__Task goal__. Each record in the listing below is to be duplicated exactly.

*** Materials provided Section Begins ***

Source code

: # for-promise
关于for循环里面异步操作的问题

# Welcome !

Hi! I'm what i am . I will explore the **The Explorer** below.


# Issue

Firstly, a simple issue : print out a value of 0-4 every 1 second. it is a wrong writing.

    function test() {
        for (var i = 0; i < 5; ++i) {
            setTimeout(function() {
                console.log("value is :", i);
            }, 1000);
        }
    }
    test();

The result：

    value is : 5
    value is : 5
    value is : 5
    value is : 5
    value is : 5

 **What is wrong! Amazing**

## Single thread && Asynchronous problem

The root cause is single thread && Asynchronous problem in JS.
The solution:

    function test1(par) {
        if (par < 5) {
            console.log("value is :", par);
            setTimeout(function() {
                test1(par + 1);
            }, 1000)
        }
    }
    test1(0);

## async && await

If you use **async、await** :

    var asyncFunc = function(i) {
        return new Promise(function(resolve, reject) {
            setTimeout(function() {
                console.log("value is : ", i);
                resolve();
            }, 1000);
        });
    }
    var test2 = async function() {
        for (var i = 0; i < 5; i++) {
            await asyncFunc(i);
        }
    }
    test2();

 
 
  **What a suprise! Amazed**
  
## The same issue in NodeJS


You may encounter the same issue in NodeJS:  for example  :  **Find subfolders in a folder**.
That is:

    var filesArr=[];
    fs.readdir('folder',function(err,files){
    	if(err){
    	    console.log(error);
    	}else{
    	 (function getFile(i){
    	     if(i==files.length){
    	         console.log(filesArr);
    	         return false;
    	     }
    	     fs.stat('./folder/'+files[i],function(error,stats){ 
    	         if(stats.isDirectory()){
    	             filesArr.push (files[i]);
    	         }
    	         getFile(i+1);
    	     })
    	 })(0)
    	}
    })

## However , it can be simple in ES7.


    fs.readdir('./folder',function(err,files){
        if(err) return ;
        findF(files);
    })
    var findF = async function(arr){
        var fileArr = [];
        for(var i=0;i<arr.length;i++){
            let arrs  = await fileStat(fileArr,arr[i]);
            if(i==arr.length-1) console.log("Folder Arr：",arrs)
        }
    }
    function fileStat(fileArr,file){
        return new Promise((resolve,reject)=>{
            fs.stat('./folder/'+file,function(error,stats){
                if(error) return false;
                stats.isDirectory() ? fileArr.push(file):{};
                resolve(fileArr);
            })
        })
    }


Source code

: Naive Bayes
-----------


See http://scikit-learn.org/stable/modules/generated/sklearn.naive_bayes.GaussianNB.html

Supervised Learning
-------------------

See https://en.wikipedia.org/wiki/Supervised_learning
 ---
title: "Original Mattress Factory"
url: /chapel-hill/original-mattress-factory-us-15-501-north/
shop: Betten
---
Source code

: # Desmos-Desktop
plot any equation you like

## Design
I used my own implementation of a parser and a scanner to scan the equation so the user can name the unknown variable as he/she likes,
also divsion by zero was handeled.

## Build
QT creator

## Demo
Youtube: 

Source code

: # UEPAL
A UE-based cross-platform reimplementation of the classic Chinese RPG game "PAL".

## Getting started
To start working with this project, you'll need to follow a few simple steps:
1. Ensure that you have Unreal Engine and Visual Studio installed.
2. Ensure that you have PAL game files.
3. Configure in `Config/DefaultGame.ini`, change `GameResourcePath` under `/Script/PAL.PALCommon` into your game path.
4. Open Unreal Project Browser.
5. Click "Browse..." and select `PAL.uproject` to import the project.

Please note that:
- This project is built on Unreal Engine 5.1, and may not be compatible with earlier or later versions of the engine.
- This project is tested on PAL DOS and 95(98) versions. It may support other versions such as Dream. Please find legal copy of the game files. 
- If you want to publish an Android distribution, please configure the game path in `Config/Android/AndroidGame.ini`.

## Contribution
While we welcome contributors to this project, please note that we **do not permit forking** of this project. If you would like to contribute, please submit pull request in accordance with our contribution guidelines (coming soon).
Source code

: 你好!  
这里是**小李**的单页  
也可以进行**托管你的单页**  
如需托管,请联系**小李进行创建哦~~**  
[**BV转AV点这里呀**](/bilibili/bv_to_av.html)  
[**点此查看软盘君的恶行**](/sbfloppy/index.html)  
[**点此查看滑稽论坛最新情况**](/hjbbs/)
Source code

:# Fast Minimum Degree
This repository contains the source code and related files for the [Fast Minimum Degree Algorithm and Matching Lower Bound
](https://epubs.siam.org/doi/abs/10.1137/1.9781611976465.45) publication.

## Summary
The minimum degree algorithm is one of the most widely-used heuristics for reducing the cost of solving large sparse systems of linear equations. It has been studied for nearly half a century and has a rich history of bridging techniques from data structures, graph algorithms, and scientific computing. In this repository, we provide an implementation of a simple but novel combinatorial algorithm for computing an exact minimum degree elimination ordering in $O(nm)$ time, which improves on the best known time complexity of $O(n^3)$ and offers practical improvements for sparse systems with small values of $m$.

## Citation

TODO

*** Materials provided Section Ends ***

__Task result__.
Source code

: # for-promise
关于for循环里面异步操作的问题

# Welcome !

Hi! I'm what i am . I will explore the **The Explorer** below.


# Issue

Firstly, a simple issue : print out a value of 0-4 every 1 second. it is a wrong writing.

    function test() {
        for (var i = 0; i < 5; ++i) {
            setTimeout(function() {
                console.log("value is :", i);
            }, 1000);
        }
    }
    test();

The result：

    value is : 5
    value is : 5
    value is : 5
    value is : 5
    value is : 5

 **What is wrong! Amazing**

## Single thread && Asynchronous problem

The root cause is single thread && Asynchronous problem in JS.
The solution:

    function test1(par) {
        if (par < 5) {
            console.log("value is :", par);
            setTimeout(function() {
                test1(par + 1);
            }, 1000)
        }
    }
    test1(0);

## async && await

If you use **async、await** :

    var asyncFunc = function(i) {
        return new Promise(function(resolve, reject) {
            setTimeout(function() {
                console.log("value is : ", i);
                resolve();
            }, 1000);
        });
    }
    var test2 = async function() {
        for (var i = 0; i < 5; i++) {
            await asyncFunc(i);
        }
    }
    test2();

 
 
  **What a suprise! Amazed**
  
## The same issue in NodeJS


You may encounter the same issue in NodeJS:  for example  :  **Find subfolders in a folder**.
That is:

    var filesArr=[];
    fs.readdir('folder',function(err,files){
    	if(err){
    	    console.log(error);
    	}else{
    	 (function getFile(i){
    	     if(i==files.length){
    	         console.log(filesArr);
    	         return false;
    	     }
    	     fs.stat('./folder/'+files[i],function(error,stats){ 
    	         if(stats.isDirectory()){
    	             filesArr.push (files[i]);
    	         }
    	         getFile(i+1);
    	     })
    	 })(0)
    	}
    })

## However , it can be simple in ES7.


    fs.readdir('./folder',function(err,files){
        if(err) return ;
        findF(files);
    })
    var findF = async function(arr){
        var fileArr = [];
        for(var i=0;i<arr.length;i++){
            let arrs  = await fileStat(fileArr,arr[i]);
            if(i==arr.length-1) console.log("Folder Arr：",arrs)
        }
    }
    function fileStat(fileArr,file){
        return new Promise((resolve,reject)=>{
            fs.stat('./folder/'+file,function(error,stats){
                if(error) return false;
                stats.isDirectory() ? fileArr.push(file):{};
                resolve(fileArr);
            })
        })
    }


Source code

: Naive Bayes
-----------


See http://scikit-learn.org/stable/modules/generated/sklearn.naive_bayes.GaussianNB.html

Supervised Learning
-------------------

See https://en.wikipedia.org/wiki/Supervised_learning
 ---
title: "Original Mattress Factory"
url: /chapel-hill/original-mattress-factory-us-15-501-north/
shop: Betten
---
Source code

: # Desmos-Desktop
plot any equation you like

## Design
I used my own implementation of a parser and a scanner to scan the equation so the user can name the unknown variable as he/she likes,
also divsion by zero was handeled.

## Build
QT creator

## Demo
Youtube: 

Source code

: # UEPAL
A UE-based cross-platform reimplementation of the classic Chinese RPG game "PAL".

## Getting started
To start working with this project, you'll need to follow a few simple steps:
1. Ensure that you have Unreal Engine and Visual Studio installed.
2. Ensure that you have PAL game files.
3. Configure in `Config/DefaultGame.ini`, change `GameResourcePath` under `/Script/PAL.PALCommon` into your game path.
4. Open Unreal Project Browser.
5. Click "Browse..." and select `PAL.uproject` to import the project.

Please note that:
- This project is built on Unreal Engine 5.1, and may not be compatible with earlier or later versions of the engine.
- This project is tested on PAL DOS and 95(98) versions. It may support other versions such as Dream. Please find legal copy of the game files. 
- If you want to publish an Android distribution, please configure the game path in `Config/Android/AndroidGame.ini`.

## Contribution
While we welcome contributors to this project, please note that we **do not permit forking** of this project. If you would like to contribute, please submit pull request in accordance with our contribution guidelines (coming soon).
Source code

: 你好!  
这里是**小李**的单页  
也可以进行**托管你的单页**  
如需托管,请联系**小李进行创建哦~~**  
[**BV转AV点这里呀**](/bilibili/bv_to_av.html)  
[**点此查看软盘君的恶行**](/sbfloppy/index.html)  
[**点此查看滑稽论坛最新情况**](/hjbbs/)
Source code

:# Fast Minimum Degree
This repository contains the source code and related files for the [Fast Minimum Degree Algorithm and Matching Lower Bound
](https://epubs.siam.org/doi/abs/10.1137/1.9781611976465.45) publication.

## Summary
The minimum degree algorithm is one of the most widely-used heuristics for reducing the cost of solving large sparse systems of linear equations. It has been studied for nearly half a century and has a rich history of bridging techniques from data structures, graph algorithms, and scientific computing. In this repository, we provide an implementation of a simple but novel combinatorial algorithm for computing an exact minimum degree elimination ordering in $O(nm)$ time, which improves on the best known time complexity of $O(n^3)$ and offers practical improvements for sparse systems with small values of $m$.

## Citation

TODO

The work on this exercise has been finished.